> **Work to complete**
Rewrite the bill text starting with "Content and data" and going on through "content in interstate or foreign commerce.", changing "counterfeit" to "forged" everywhere it appears.

The legislative branch has also embraced digital signatures. Every bill posted to congress.gov is digitally signed by the Government Publishing Office.

(8)

Federal, State, and Tribal courts have not kept pace with the adoption of digital signature technology by other branches of government.

(9)

Illegal wiretaps by their nature involve the interception of private communications that flow over means or instrumentalities of interstate or foreign commerce.

(10)

Content and data delivered over the internet is a thing in interstate or foreign commerce. To the extent that a counterfeit court order would result in that content being removed from the internet, that counterfeit order affects things in interstate and foreign commerce. Congress may therefore take steps to ensure the authenticity of orders purporting to require the removal of online content in interstate or foreign commerce.

(11)

Consumers will not continue to do business with telecommunications and technology companies if those companies facilitate surveillance of their private communications or remove their content in response to fraudulent court orders.

(12)

The absence of digital signatures from court orders places an unreasonable economic burden on telecommunications and technology companies. These companies must either expend significant effort and resources to manually verify the legitimacy of each court order they receive or bear the risk of significant reputational and financial harm.

(13)

The absence of verifiable digital signatures on court orders therefore creates an unreasonable burden on interstate or foreign commerce of the United States, which Congress has the power to remedy.

(14)

The adoption of digital signature technology by Federal courts alone will not address the threat of counterfeiting. Criminals have created and passed off counterfeit State court orders and will continue to do so.

(15)

As such, the legitimacy of and public trust in the courts depends upon every court, Federal, State, and Tribal, adopting digital signature technology.

3.

Definitions

In this Act—

(1)

the term appropriate committees of Congress means—

(A)

the Committee on the Judiciary and the Committee on Appropriations of the Senate; and

(B)

the Committee on the Judiciary and the Committee on Appropriations of the House of Representatives;

(2)

the term authorized court officer or employee means an officer or employee of a Federal, State, or Tribal court that is authorized by the Federal, State, or Tribal court to digitally sign covered orders;

(3)

the term contains an authentic digital signature, with respect to a covered order, means that the covered order contains a digital signature—

(A)

by an authorized court officer or employee of the Federal, State, or Tribal court issuing the covered order;

(B)

that—

(i)

complies with the standards certified and promulgated by the Director of the Administrative Office of the United States Courts under section 4(a)(1)(A)(ii); or

(ii)

if the Director of the Administrative Office of the United States Courts promulgates updated standards under section 4(a)(1)(B)(ii), on and after the date that is 1 year after the date on which the Director of the Administrative Office of the United States Courts promulgates a set of updated standards, complies with such set of updated standards; and

(C)

that confirms that the covered order is authentic;

(4)

the term covered order means an order—

(A)

directed to a person other than a party to the proceedings in which the order is entered; and

(B)

that is—

(i)

an order authorizing or approving the interception of a wire communication, oral communication, or electronic communication under chapter 119 of title 18, United States Code, or under an equivalent State law;

(ii)

> **Given material**
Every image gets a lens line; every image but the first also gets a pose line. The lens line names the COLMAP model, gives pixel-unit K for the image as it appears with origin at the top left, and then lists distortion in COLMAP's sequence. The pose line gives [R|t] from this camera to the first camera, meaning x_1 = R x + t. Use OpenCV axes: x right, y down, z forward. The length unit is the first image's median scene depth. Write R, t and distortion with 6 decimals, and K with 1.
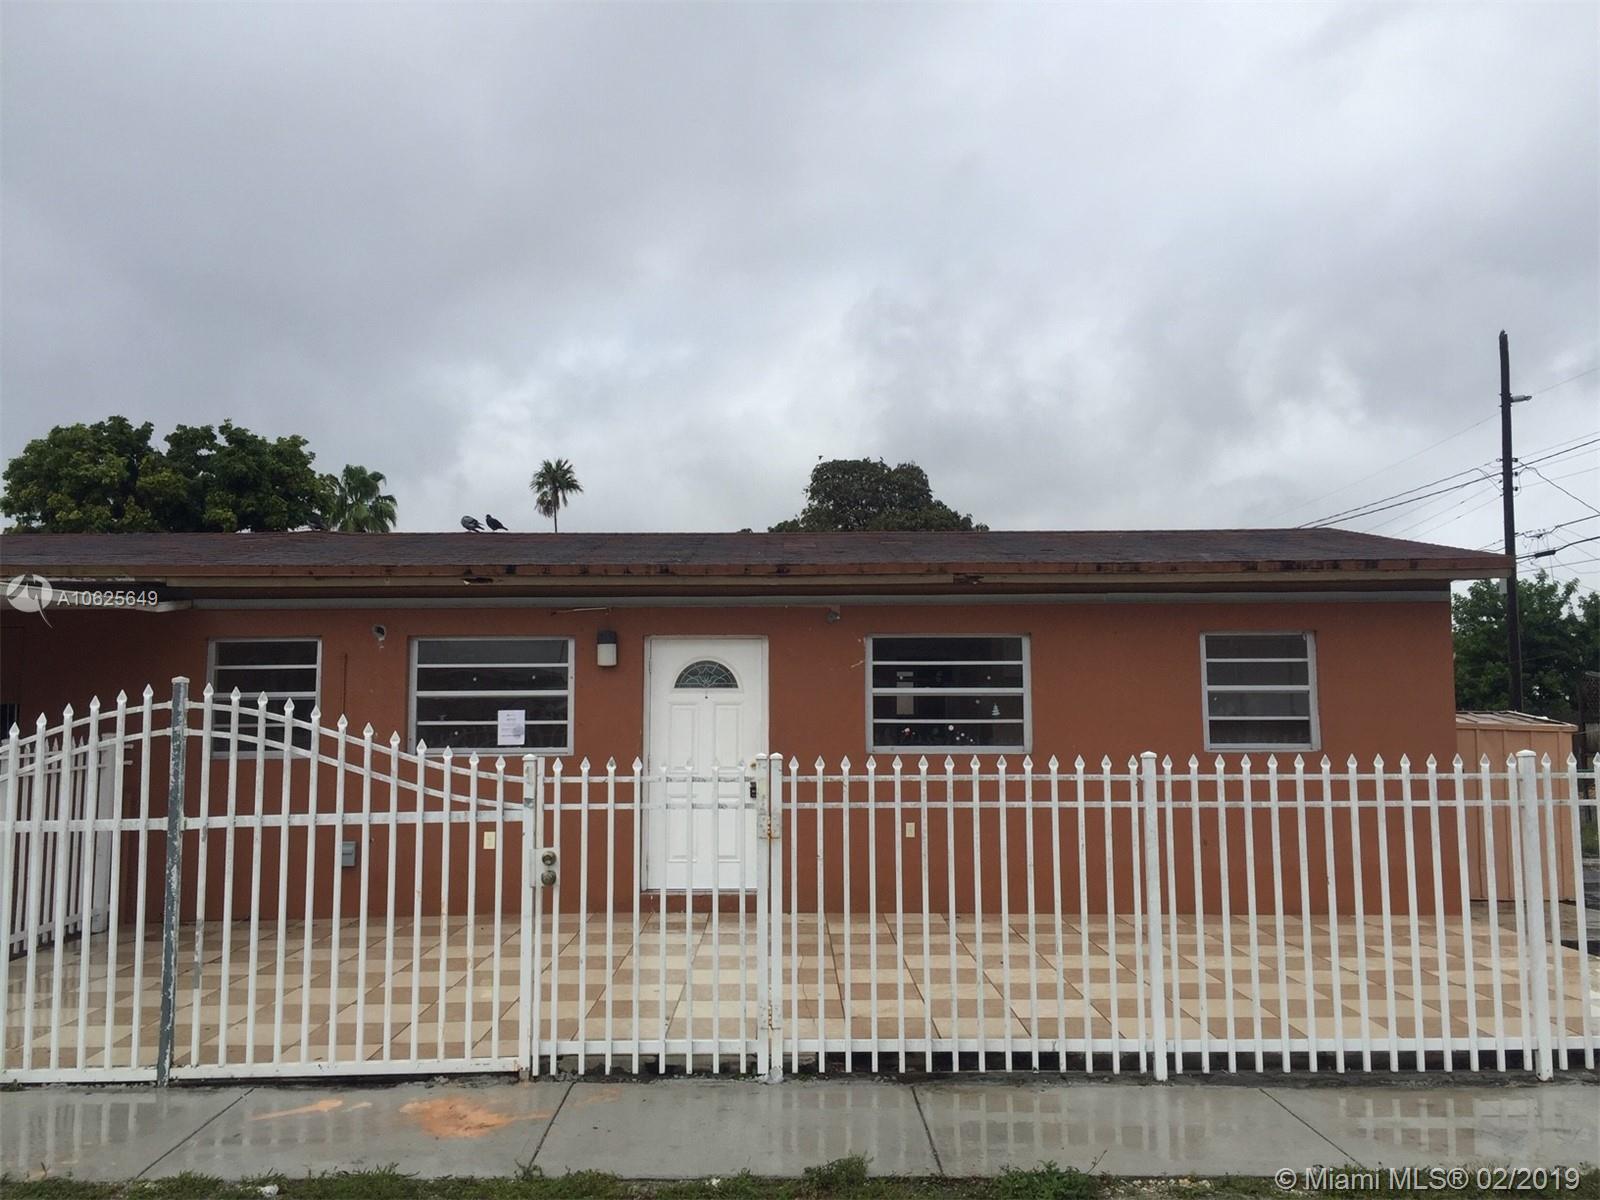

> **Completed task**
Content and data delivered over the internet is a thing in interstate or foreign commerce. To the extent that a forged court order would result in that content being removed from the internet, that forged order affects things in interstate and foreign commerce. Congress may therefore take steps to ensure the authenticity of orders purporting to require the removal of online content in interstate or foreign commerce.